Annotation level monotonically improves transfer performance: Accuracy on aluminum increased from 12.90% to 29.03% across T0→T1→T2→T3, showing that annotation quality determines cross-domain transfer.
Long-CLIP performs best in VL classification: Achieving 93.63% accuracy, it rivals pure vision CNNs and shows better robustness on long-tail classes (smaller Acc-mAcc gap).
Pre-trained VLMs perform poorly on industrial defects: Zero-shot CLIP achieved only 7.57%, highlighting the gap between natural image pre-training and industrial defect domains.
Heatmap visualizations show that T3 annotations allow the model to focus precisely on defect regions, whereas T0 annotations result in scattered attention.

Highlights & Insights¶

5D Semantic Coverage Framework (Shape/Size/Depth/Location/Contrast): Provides a reproducible structured standard for industrial defect annotation, moving away from subjective descriptions. This is more standardized and controllable than free-form text.
Hierarchical Annotation Design: The T0→T1→T2→T3 comparison clearly shows the marginal contribution of each level, guiding industrial data collection efforts—even without manual refinement (T2), GPT-4o generated labels provide significant gains.
Cross-material Zero-shot Transfer Feasibility: While 29.03% transfer accuracy is not high in absolute terms, it represents a 3.4× improvement over the zero-shot baseline (8.60%), proving the potential of VL alignment for cross-material generalization.

Limitations & Future Work¶

Dataset scale is still limited (7,778 images) compared to natural image datasets, potentially limiting VLM training.
Current support is limited to image-level classification and VL alignment; lack of pixel-level segmentation annotations restricts use in detection and segmentation tasks.
GPT-4o generated text may contain hallucinations; manual verification is costly.
Some of the 25 classes are extremely sparse (e.g., "crease" has only 50 images), presenting a long-tail issue.
Absolute accuracy for zero-shot transfer remains low (29%/40%), far from practical deployment.
Systemic comparison with the latest industrial anomaly detection methods (e.g., AnomalyGPT, WinCLIP) is missing.

vs.
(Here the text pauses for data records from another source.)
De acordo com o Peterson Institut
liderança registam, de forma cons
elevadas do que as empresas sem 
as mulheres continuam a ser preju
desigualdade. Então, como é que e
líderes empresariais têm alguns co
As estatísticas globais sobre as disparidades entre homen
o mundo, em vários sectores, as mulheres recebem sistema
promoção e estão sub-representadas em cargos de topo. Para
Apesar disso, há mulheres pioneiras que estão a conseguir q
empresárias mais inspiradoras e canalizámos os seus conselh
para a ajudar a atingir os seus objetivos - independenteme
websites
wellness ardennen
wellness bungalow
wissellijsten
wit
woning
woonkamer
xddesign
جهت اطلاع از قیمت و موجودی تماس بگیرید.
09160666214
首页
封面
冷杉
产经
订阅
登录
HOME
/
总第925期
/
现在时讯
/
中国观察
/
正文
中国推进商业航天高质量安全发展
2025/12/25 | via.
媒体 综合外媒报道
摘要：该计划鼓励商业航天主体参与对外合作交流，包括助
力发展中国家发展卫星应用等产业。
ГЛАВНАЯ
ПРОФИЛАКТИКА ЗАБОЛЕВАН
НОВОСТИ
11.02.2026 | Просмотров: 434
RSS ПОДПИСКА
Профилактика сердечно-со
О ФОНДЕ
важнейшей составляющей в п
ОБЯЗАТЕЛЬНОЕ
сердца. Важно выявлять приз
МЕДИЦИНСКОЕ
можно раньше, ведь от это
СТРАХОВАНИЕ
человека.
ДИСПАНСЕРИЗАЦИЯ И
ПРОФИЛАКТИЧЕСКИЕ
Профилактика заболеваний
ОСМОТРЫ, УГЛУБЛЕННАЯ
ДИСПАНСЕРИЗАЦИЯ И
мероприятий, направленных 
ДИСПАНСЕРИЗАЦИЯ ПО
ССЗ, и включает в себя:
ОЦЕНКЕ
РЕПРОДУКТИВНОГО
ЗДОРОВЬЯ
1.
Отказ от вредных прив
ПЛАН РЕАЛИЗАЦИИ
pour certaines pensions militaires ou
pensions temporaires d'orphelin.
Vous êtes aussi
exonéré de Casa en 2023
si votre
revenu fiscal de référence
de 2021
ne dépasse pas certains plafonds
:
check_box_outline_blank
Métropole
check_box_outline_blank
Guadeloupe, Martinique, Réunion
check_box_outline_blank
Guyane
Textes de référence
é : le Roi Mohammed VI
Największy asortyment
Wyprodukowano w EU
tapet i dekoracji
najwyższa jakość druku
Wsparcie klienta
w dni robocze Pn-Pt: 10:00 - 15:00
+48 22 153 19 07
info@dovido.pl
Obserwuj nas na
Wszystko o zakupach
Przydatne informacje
Traditional Datasets (NEU/GC10, etc.): While traditional datasets only provide labels, SteelDefectX introduces semantic understanding, shifting the paradigm from "classification" to "understanding."
vs. MMAD (Multimodal Anomaly Detection): MMAD lacks professional defect attribute descriptions. SteelDefectX’s 5D framework is more structured and industrially oriented.
vs. WinCLIP/CAM-CLIP: These methods adapt CLIP to industry but are limited by text-side data quality. SteelDefectX addresses this bottleneck by providing high-quality pre-training data.
The construction pipeline serves as a general paradigm for building VL datasets in other vertical domains.

Rating¶

Novelty: ⭐⭐⭐⭐ Introducing the vision-language paradigm to industrial defect detection is a valuable innovation; the 5D framework is a methodological contribution.
Experimental Thoroughness: ⭐⭐⭐⭐ The four-task benchmark is comprehensive, though comparisons with recent industrial VLMs are missing.
Writing Quality: ⭐⭐⭐⭐⭐ Detailed and clear description of the dataset construction process with informative figures.
Value: ⭐⭐⭐⭐ High value as the first steel defect vision-language dataset; the methodology is highly generalizable.